Il faut, en outre, dire que les intentions d’investissement sont loin de s’intéresser aux régions de l’intérieur. Un sondage auprès de quelques entrepreneurs montre, justement, que 39% d’entre eux envisageraient d’y investir. Par contre, 23% des dirigeants interrogés estiment que la conjoncture actuelle n’est pas favorable à un investissement dans les régions de l’intérieur alors que 15% évoquent le fait que ces régions ne sont pas attractives économiquement.

Que reste-t-il, alors ? L’initiative privée ?

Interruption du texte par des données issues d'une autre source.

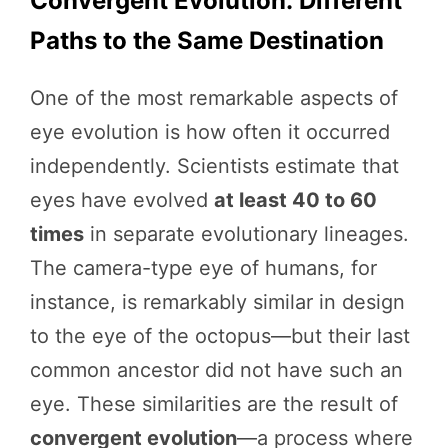
Convergent Evolution: Different
Paths to the Same Destination
One of the most remarkable aspects of
eye evolution is how often it occurred
independently. Scientists estimate that
eyes have evolved
at least 40 to 60
times
in separate evolutionary lineages.
The camera-type eye of humans, for
instance, is remarkably similar in design
to the eye of the octopus—but their last
common ancestor did not have such an
eye. These similarities are the result of
convergent evolution
—a process where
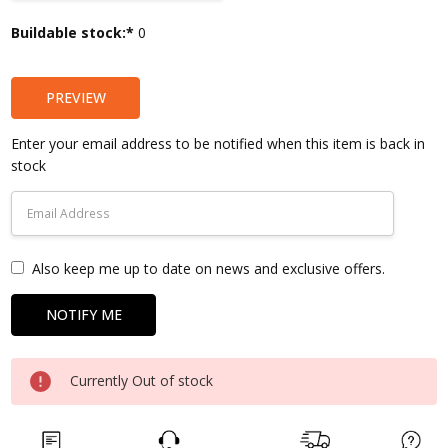
Current
Buildable stock:*
0
Stock:
PREVIEW
Enter your email address to be notified when this item is back in
stock
Also keep me up to date on news and exclusive offers.
Currently Out of stock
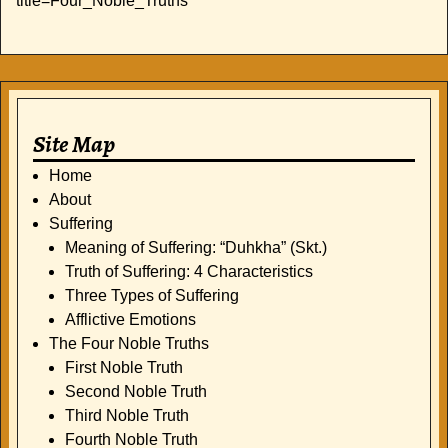
title=Four_Noble_Truths
Site Map
Home
About
Suffering
Meaning of Suffering: “Duhkha” (Skt.)
Truth of Suffering: 4 Characteristics
Three Types of Suffering
Afflictive Emotions
The Four Noble Truths
First Noble Truth
Second Noble Truth
Third Noble Truth
Fourth Noble Truth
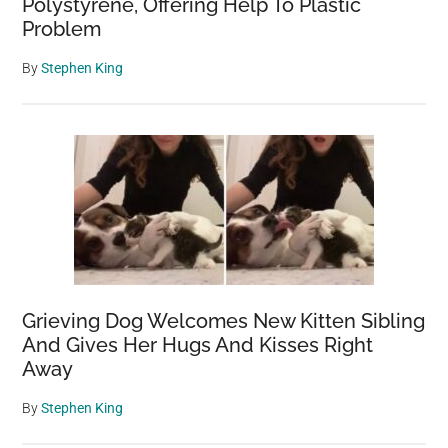
Polystyrene, Offering Help To Plastic
Problem
By
Stephen King
Grieving Dog Welcomes New Kitten Sibling
And Gives Her Hugs And Kisses Right
Away
By
Stephen King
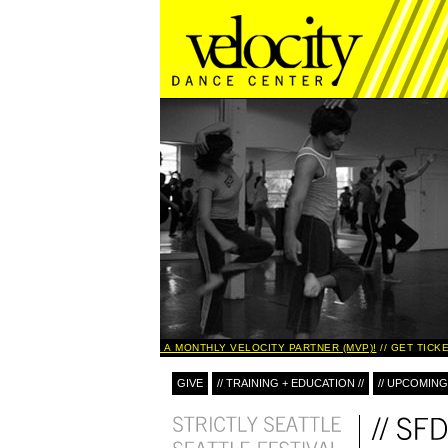
BECOME A MONTHLY VELOCITY PARTNER (MVP)!
GET TICKE
GIVE
// TRAINING + EDUCATION //
// UPCOMING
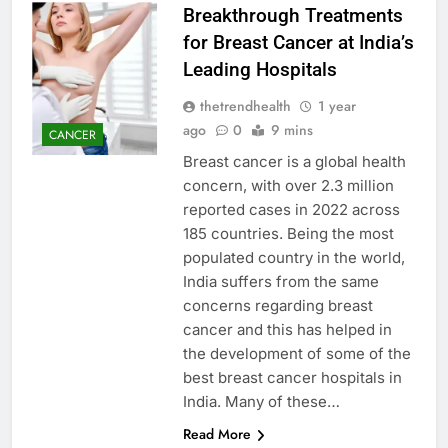
Breakthrough Treatments
for Breast Cancer at India’s
Leading Hospitals
thetrendhealth
1 year
ago
0
9 mins
CANCER
Breast cancer is a global health
concern, with over 2.3 million
reported cases in 2022 across
185 countries. Being the most
populated country in the world,
India suffers from the same
concerns regarding breast
cancer and this has helped in
the development of some of the
best breast cancer hospitals in
India. Many of these…
Read More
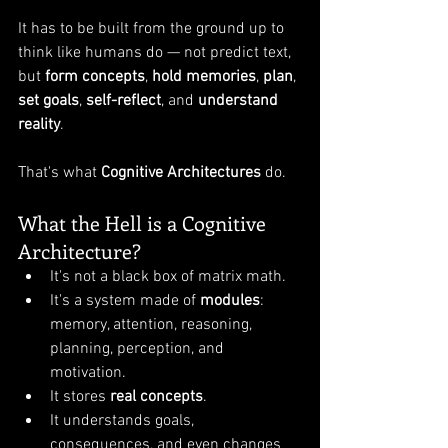
It has to be built from the ground up to 
think like humans do — not predict text, 
but 
form concepts
, 
hold memories
, 
plan
, 
set goals
, 
self-reflect
, and 
understand 
reality
.
That's what 
Cognitive Architectures
 do.
What the Hell is a Cognitive 
Architecture?
It's not a black box of matrix math.
It's a system made of 
modules
: 
memory, attention, reasoning, 
planning, perception, and 
motivation.
It stores 
real concepts
.
It understands goals, 
consequences, and even changes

On serait tenté d’y croire. Mais les obstacles sont incalculables. Tous les jeunes qui y ont cru ont dû baisser les bras. On parle trop d’encouragements à l’entreprise privée lancée par les jeunes, mais dans la réalité, les problèmes rencontrés sont tellement rebutants qu’on y renonce. Que de salons et de journées d’information sont réalisés par des organisations qui prétendent s’adresser aux jeunes promoteurs ! Le tout, en fin de compte, se limite à un effet d’annonce. Pas plus. Il ne dure que le temps d’organiser cette manifestation. Rares, très rares sont ces rencontres qui sont suivies d’effet et aboutissent à la conclusion de contrats ou au lancement d’un projet.
Pendant ce temps, des dizaines de postes d’emploi sont supprimés à cause de la faillite. De plus, des centaines de milliers de chômeurs attendent, indéfiniment, de trouver un emploi.